##### Given records
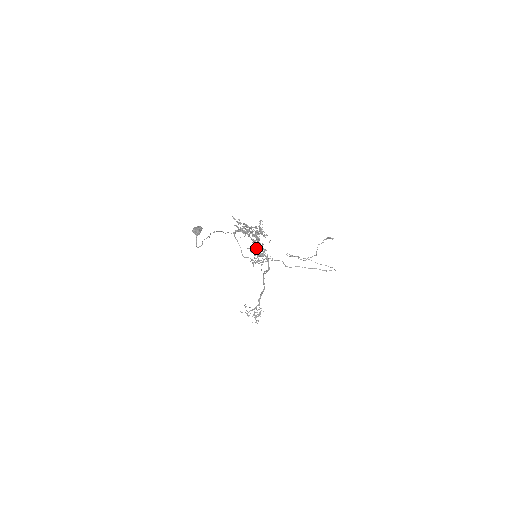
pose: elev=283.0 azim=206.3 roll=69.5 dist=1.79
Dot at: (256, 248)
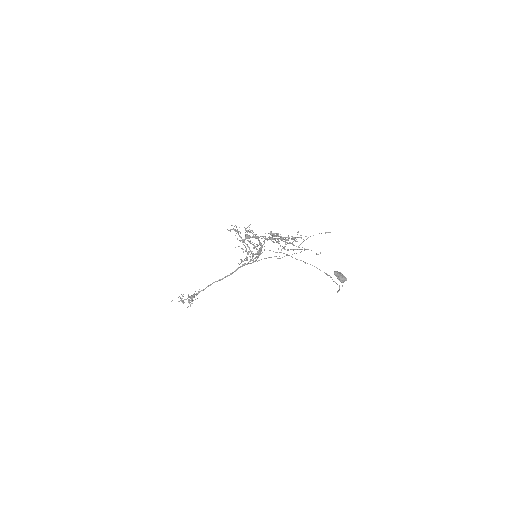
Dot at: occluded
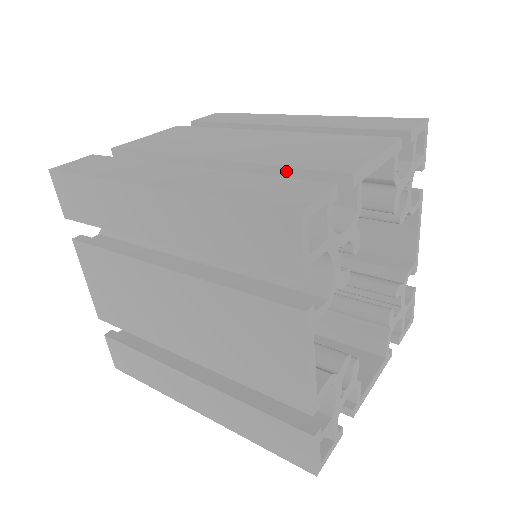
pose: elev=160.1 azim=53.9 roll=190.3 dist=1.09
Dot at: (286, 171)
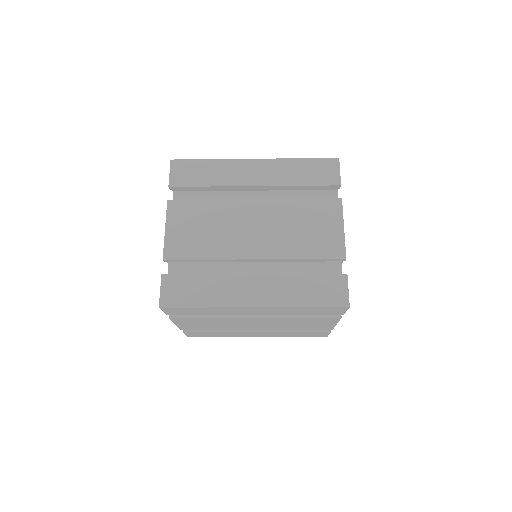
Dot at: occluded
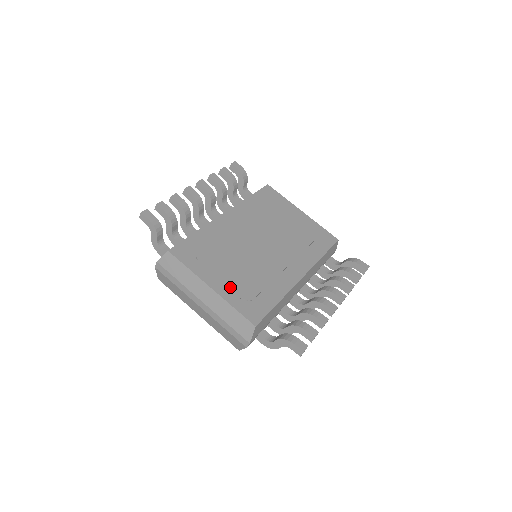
##########
What the task asks
Write out every line of the items above word for word, leaving out the pictures.

Problem solution
pose: elev=283.0 azim=206.3 roll=69.5 dist=1.79
Dot at: (256, 248)
Dot at: occluded
pose: elev=160.1 azim=53.9 roll=190.3 dist=1.09
Dot at: (286, 171)
Dot at: occluded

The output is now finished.